"Les petits contretemps" est un livre piquant. Piquant dans le sens où chacune des trente-cinq nouvelles qui le compose se plante efficacement en vous et provoque un sentiment mélangé de plaisir et de douleur.
Ecrire une bonne nouvelle, surtout courte, nécessite à la fois talent et regard vif. Gaëlle Héaulme a tout cela avec, en plus, une qualité d'écriture, simple directe, qui dépeint en peu de mots un univers familier ou pas. On est tout de suite dans la tête du narrateur. Et nous serons tout à tour hospitalisée, enfermé dans un avion forcé d'amerrir, excédée par un mari trop longtemps supporté, glacée par l'humidité de la maison où nous gardons des enfants... Et chaque fois, nous nous trouvons au moment où il y a une étincelle qui peut ou fait tout basculer. On les connaît tous, ces moments de désespoir, de doute, d'agacement où l'on ne supporte plus ce robinet qui goutte alors qu'il aurait dû être réparé depuis bien longtemps, ces moments d'inattention où un enfant échappe à notre surveillance, ces souvenirs cruels qui soudain nous étreignent. il suffirait d'un rien pour que tout bascule, un geste, un objet tranchant, une envie de tout plaquer. Cela ne se produit généralement pas, heureusement ... mais chez Gaëlle Héaulme, oui !
Le quotidien des casseroles pas lavées, des enfants braillards, des voitures mal entretenues explose. Le personnage se trouve alors au bord du vide, s'interrogeant ou pas sur la nécessité de sauter. Le lecteur pourrait jubiler de ce passage à l'acte souvent rêvé, jamais réalisé, mais le plaisir éprouvé se brouille bien vite. Cette étincelle éclaire aussi tous nos minables petits arrangements de nos si mesquines petites vies.
C'est grinçant, un peu cruel, quelque fois absurde, souvent douloureux, comme ce quotidien que l'on affronte sans cesse. Ce livre est le miroir d'une réalité qui fait mal ou souffrir, la poussière que l'on cache sous le tapis, le bouton que l'on camoufle, le sourire qui essaye d'éluder la tristesse.
"Les petits contretemps" de Gaëlle Héaulme est à la fois tout ça mais aussi un voyage dans une multitudes d'univers ou vies, un regard original et pertinent et surtout un formidable moment de lecture.
En refermant son livre, on retournera chacun à nos vies faites de petites concessions, avec la confirmation que quelques petites nouvelles bien senties sont un formidable remède pour légitimer nos pensées inavouables.
PS : C'est le troisième livre de la collection "Qui vive" de chez Buchet-Chastel que je lis cette année. Je n'ai aucune accointance avec cette maison d'éditions (sans connivence,je vous rappelle) mais permettez moi de souligner la qualité de leur parutions qui chaque fois me ravissent... Pour rappel "La disparition du monde réel" de Marc Molk au mois de mars dernier, "Sauf les fleurs" de Nicolas Clément" cette rentrée et maintenant Gaëlle Héaulme m'ont tous les trois emballés, bien que forts différents.... Il existe chez cet éditeur des responsables qui ont un flair fantastique !
J'avais hâte de lire votre critique lorsque vous avez posté hier un billet pour annoncer sa publication prochaine.
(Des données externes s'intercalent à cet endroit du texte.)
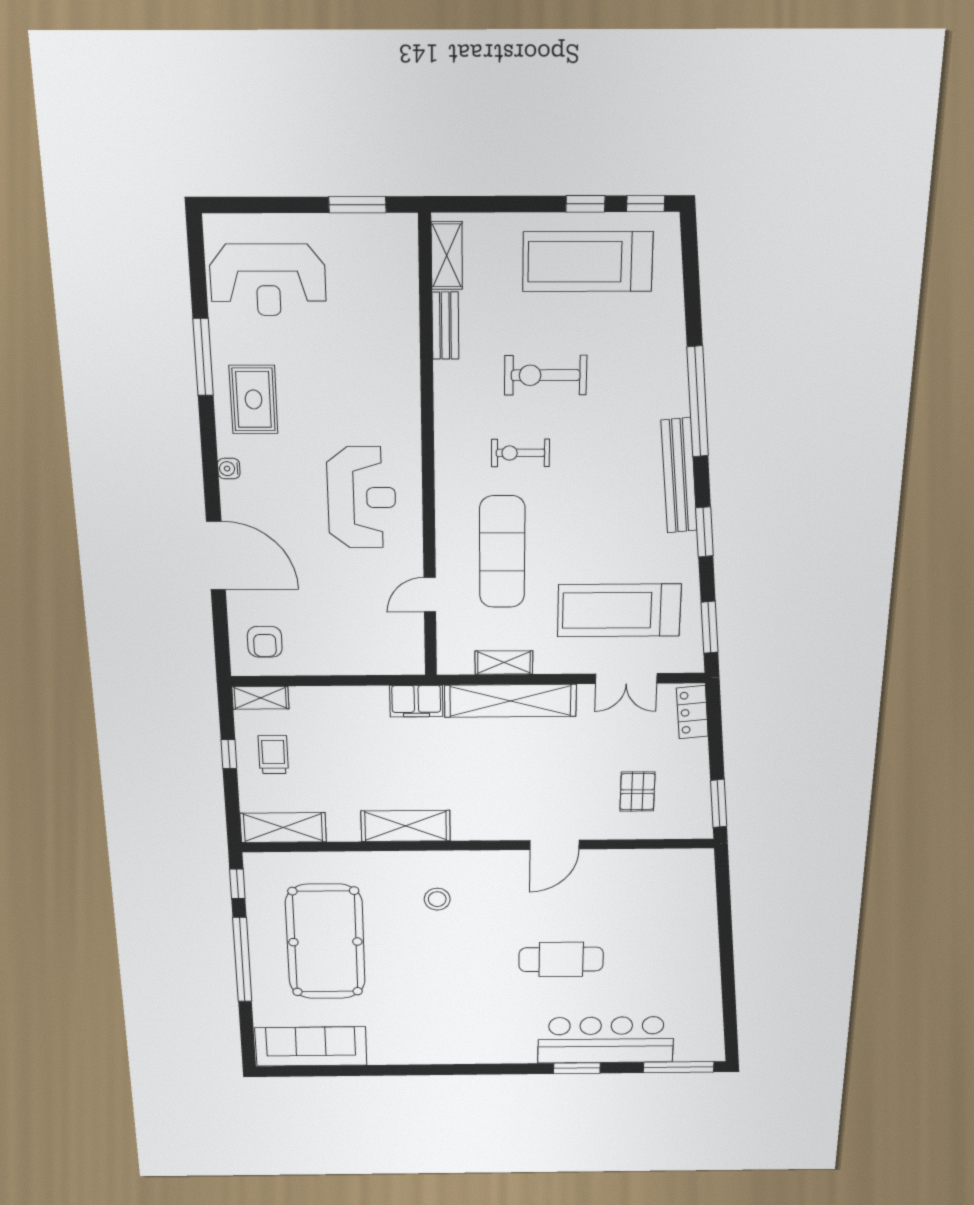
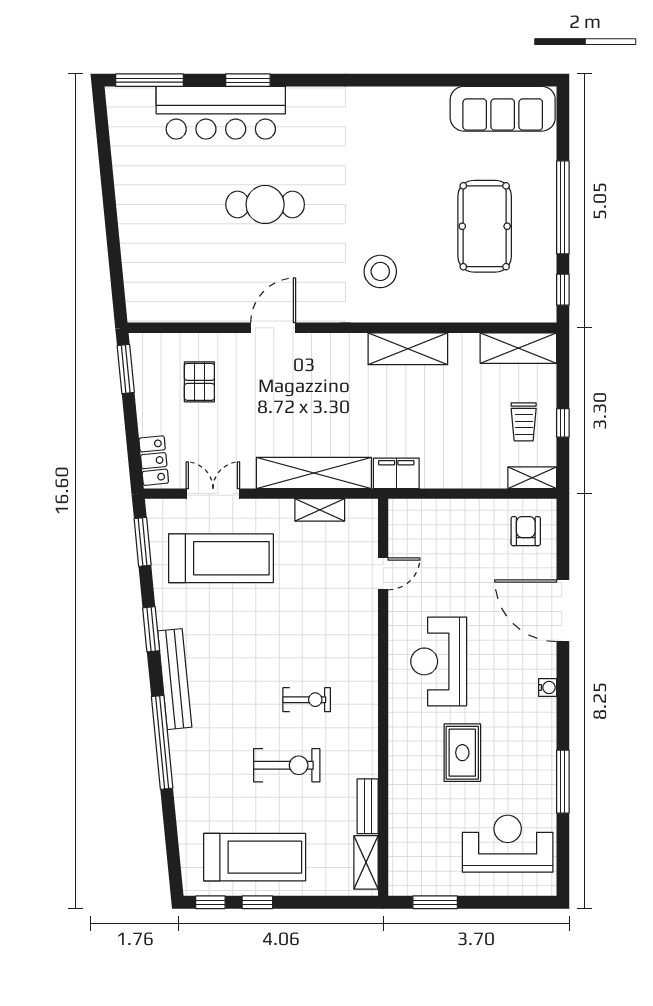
rug: (254, 399) -> (462, 753), moved
exercise mat: (502, 552) -> (322, 612), removed
stool: (437, 899) -> (380, 271), width x1.38, depth x1.38
pool table: (325, 942) -> (485, 226), width x0.73, depth x0.76

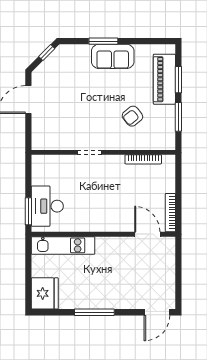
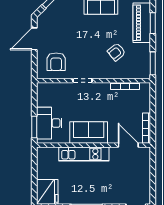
window: (178, 117) -> (153, 63), moved
armchair: (56, 129) -> (56, 62), added
sofa: (97, 218) -> (89, 133), added
kitchen unit: (63, 245) -> (84, 154), moved

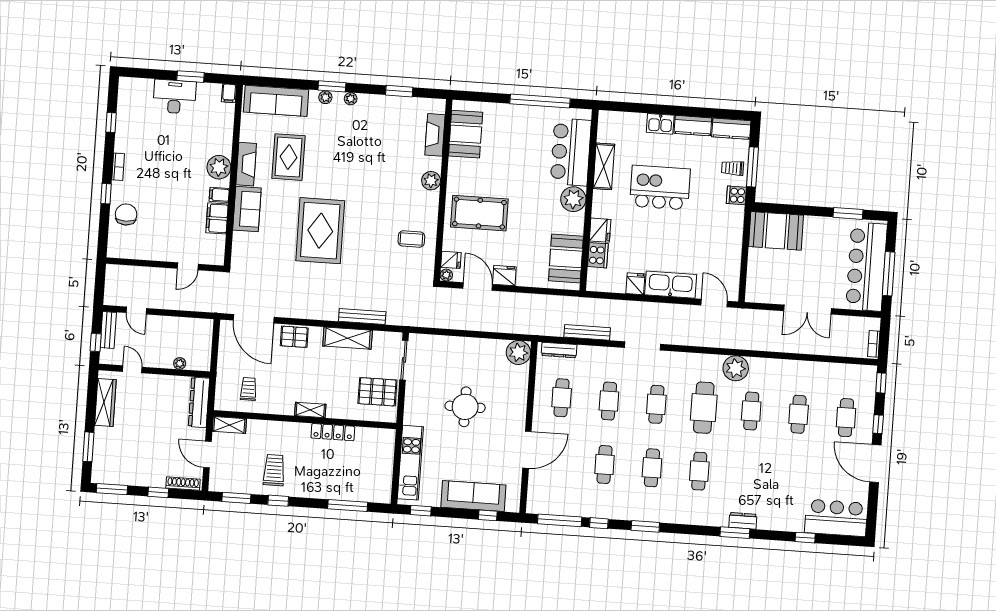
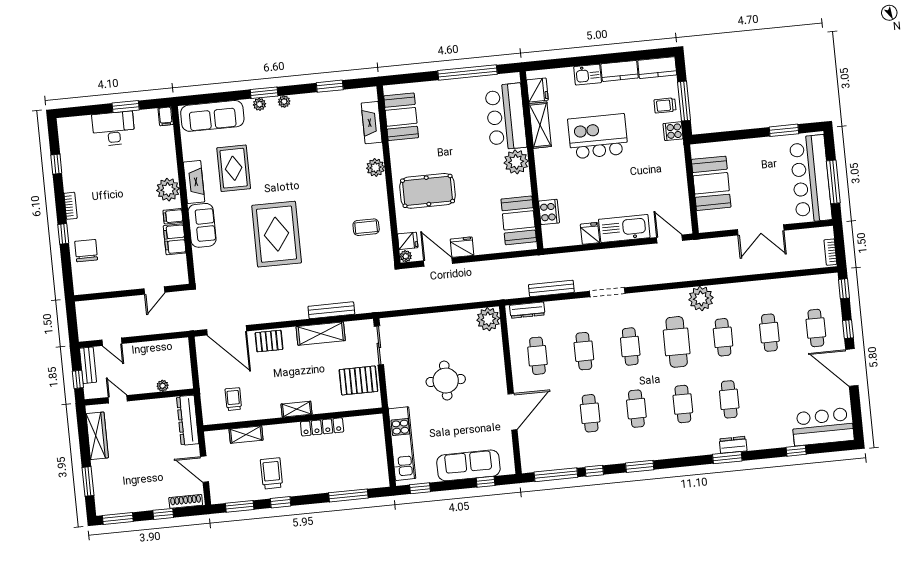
fridge: (600, 230) -> (537, 90), moved
booth: (776, 231) -> (711, 183), moved, turned 90
shelving: (229, 425) -> (246, 435), moved
cafe table: (747, 474) -> (729, 399), added

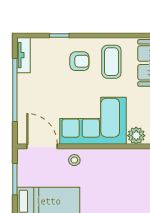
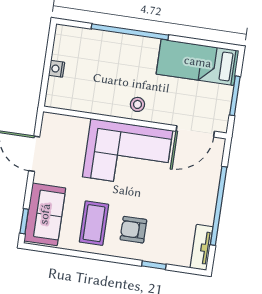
plant: (136, 136) -> (77, 127), removed
door: (42, 146) -> (195, 131), hinge flipped
stool: (74, 160) -> (137, 104), moved

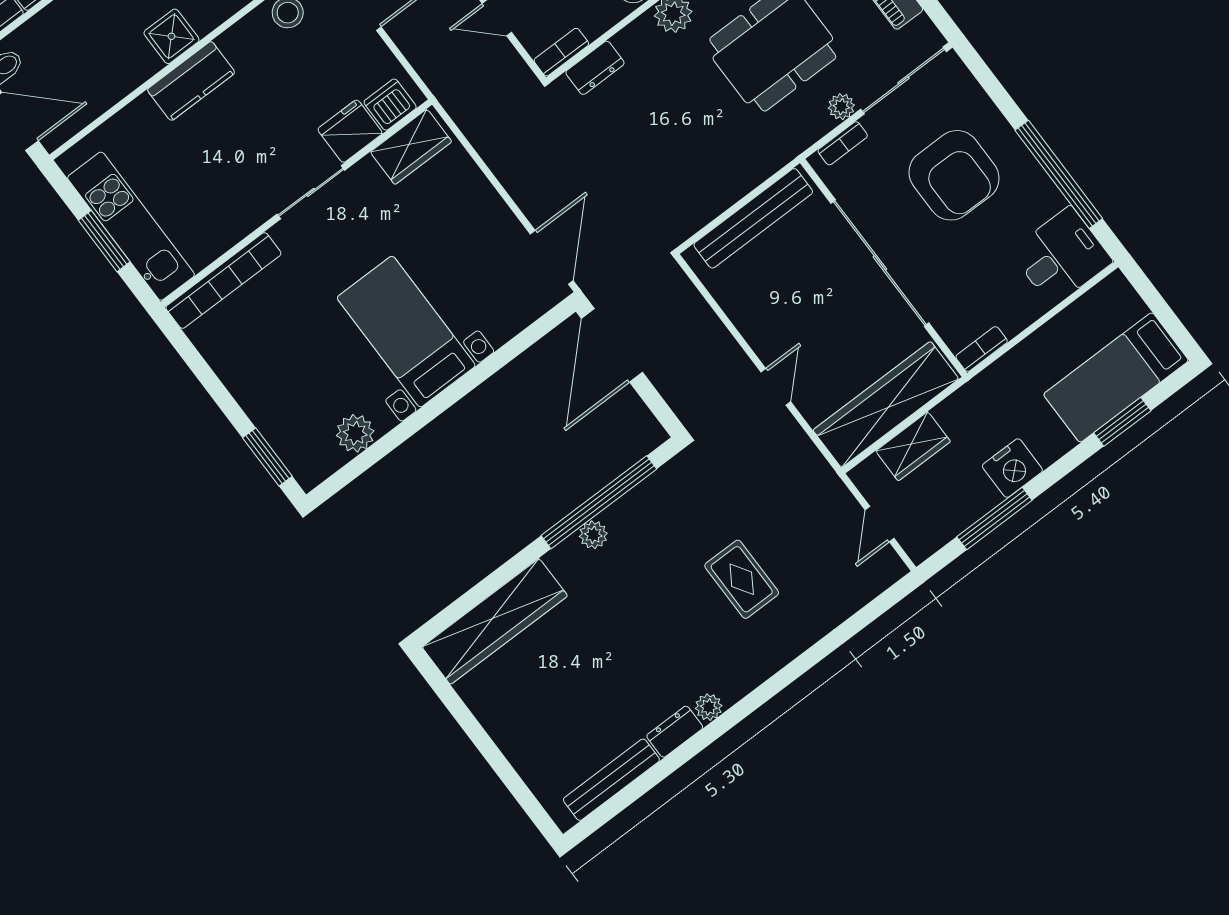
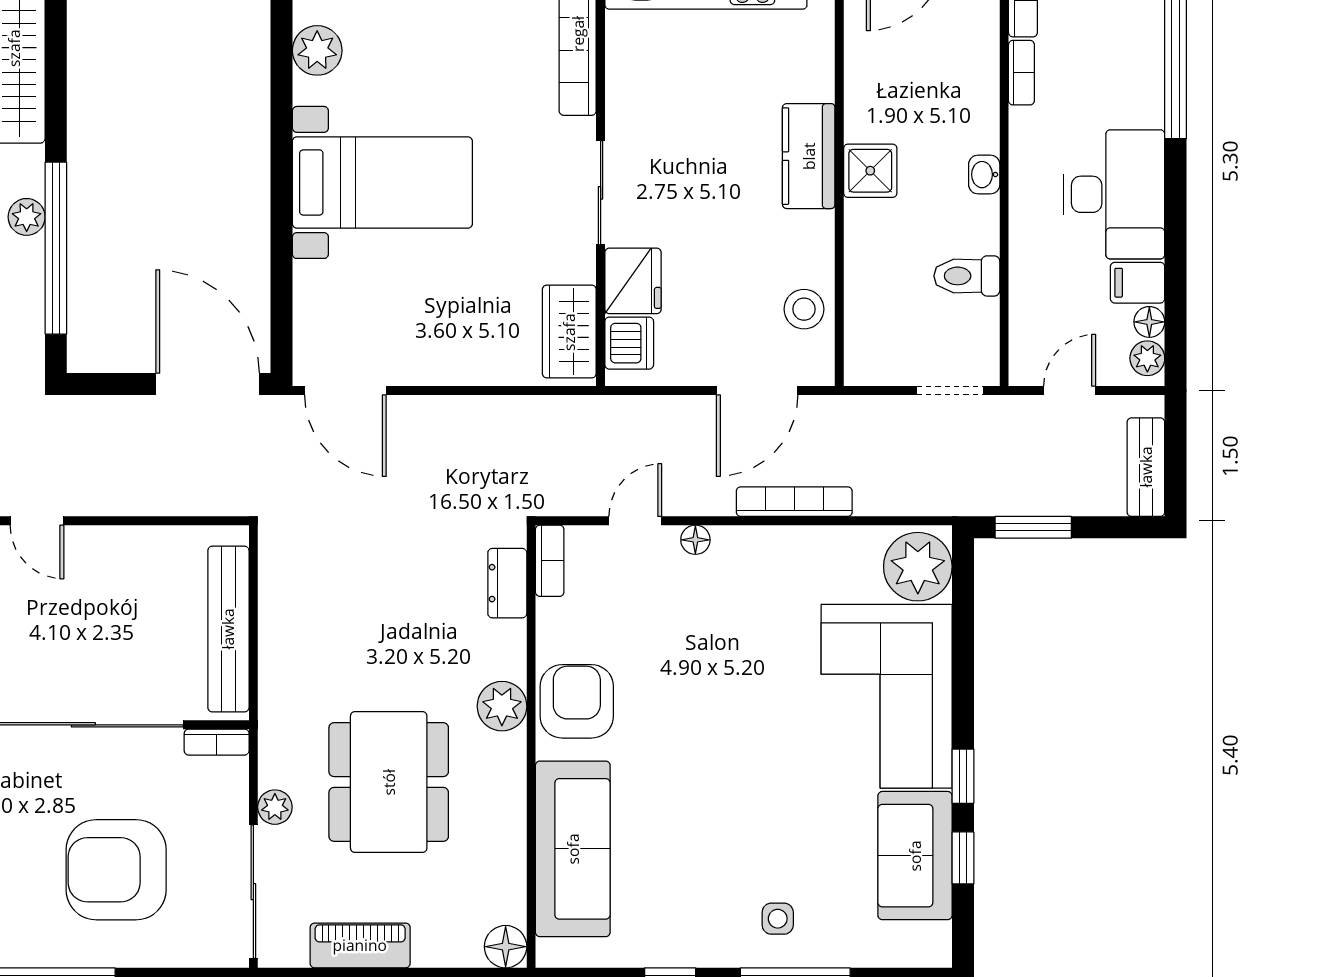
bookcase: (843, 143) -> (217, 742), moved, turned -90

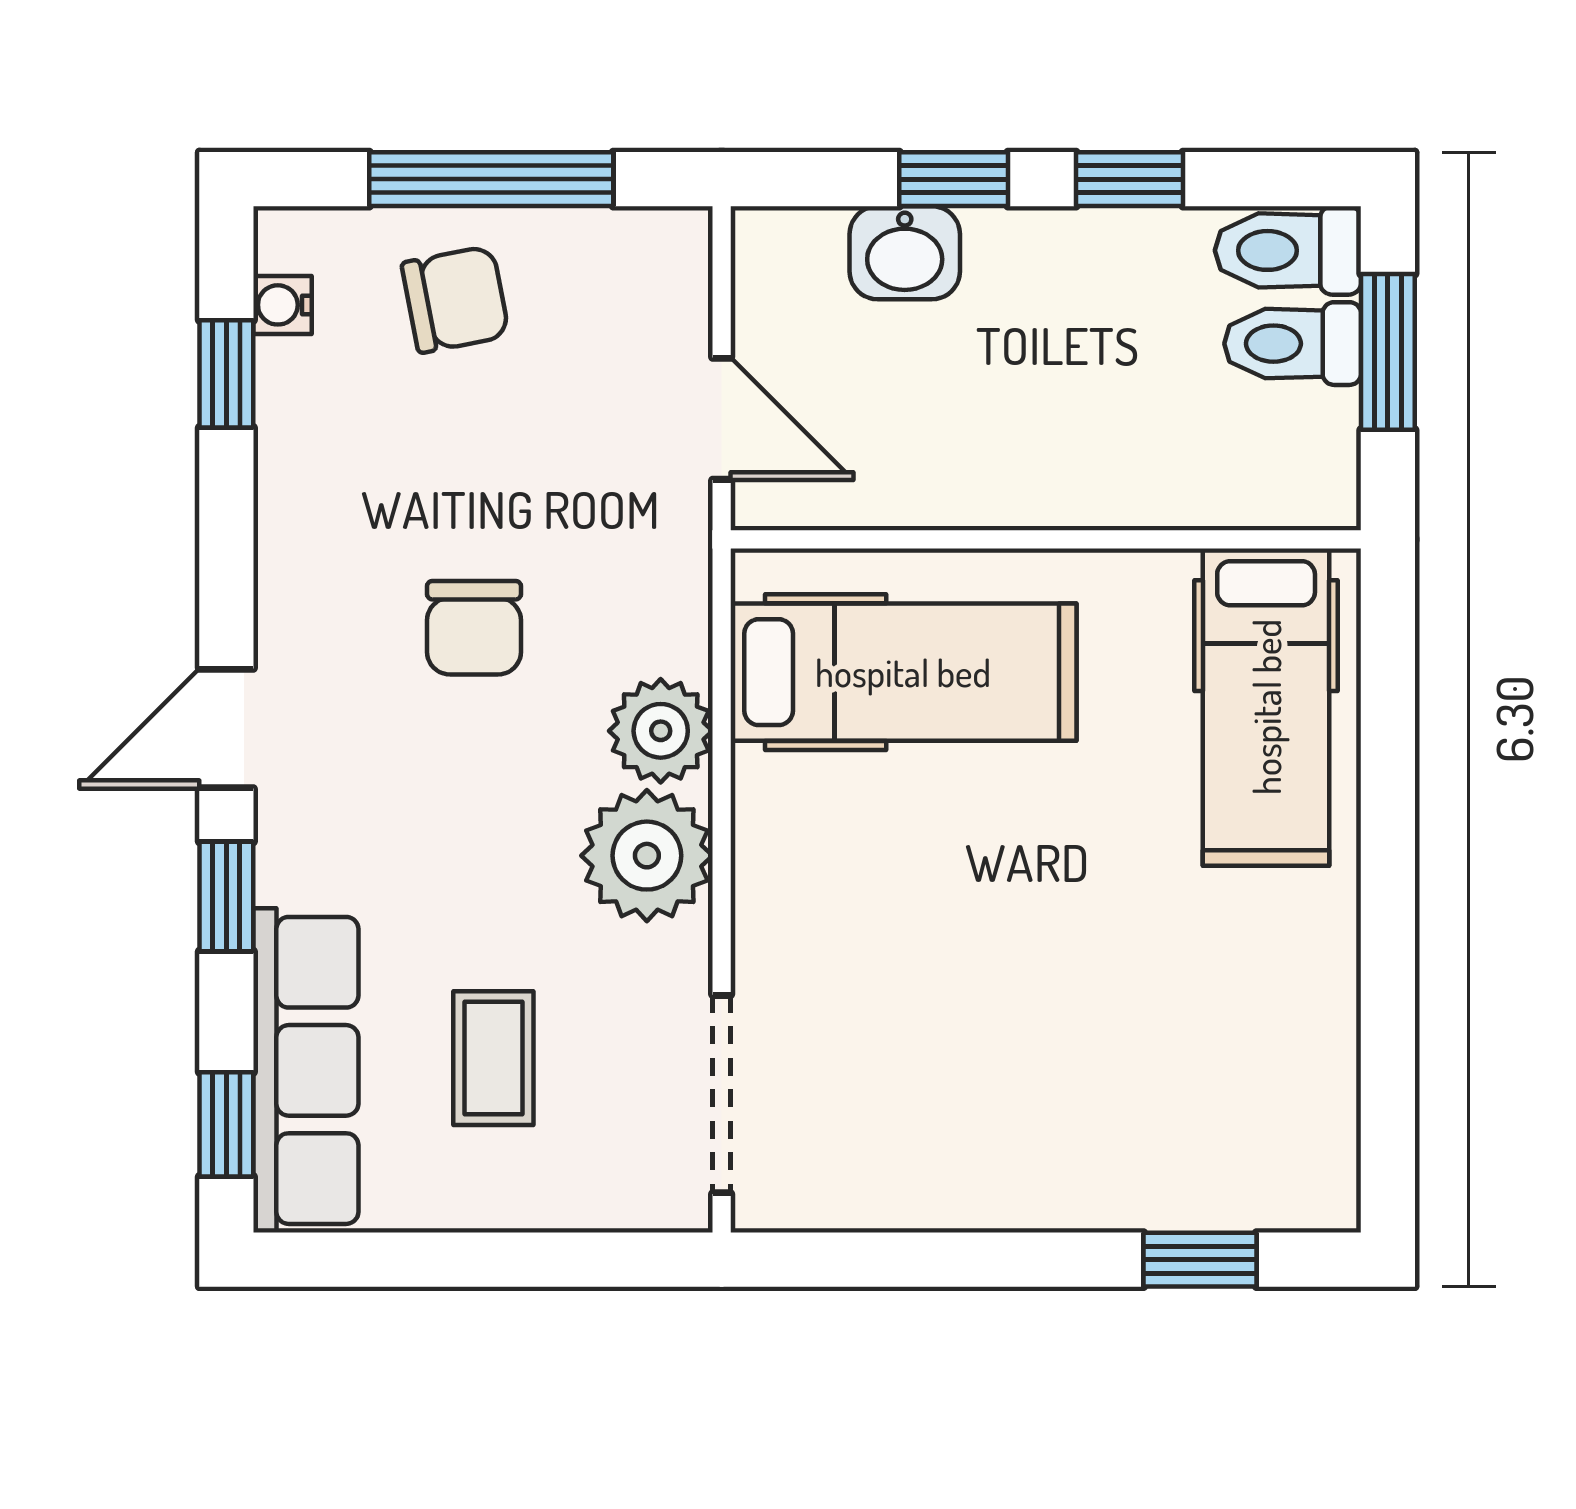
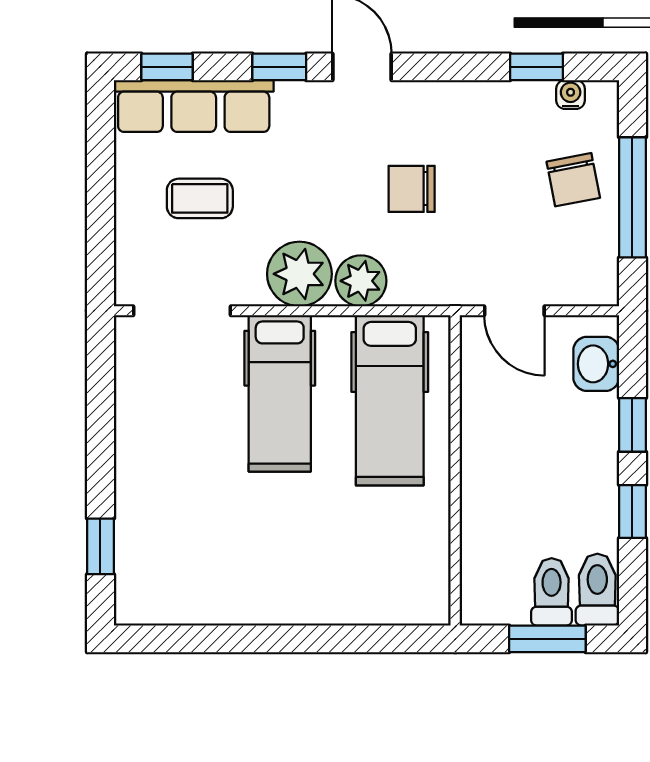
washbasin: (905, 253) -> (596, 364), moved
door: (722, 419) -> (514, 311), hinge flipped
hospital bed: (1266, 707) -> (280, 393), moved, turned -90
Et bien je ne suis pas déçue ! Votre critique me parle, j'y retrouve le livre que j'ai lu et une belle analyse. Merci
RépondreSupprimerBelle critique pour un beau livre. C'est vrai, c'est exactement ça, une sorte de Raymond Carver en jupons et à la française, le même talent pour épingler les grincements de porte ou les grincements de dents... Merci pour votre critique : ce n'est pas sans connivences en ce qui me concerne puisque j'avais de l'amitié pour Gaëlle Héaulme.
RépondreSupprimerElle vient d'avoir son dernier contretemps.
Faire connaitre son livre est le dernier hommage que l'on puisse lui rendre.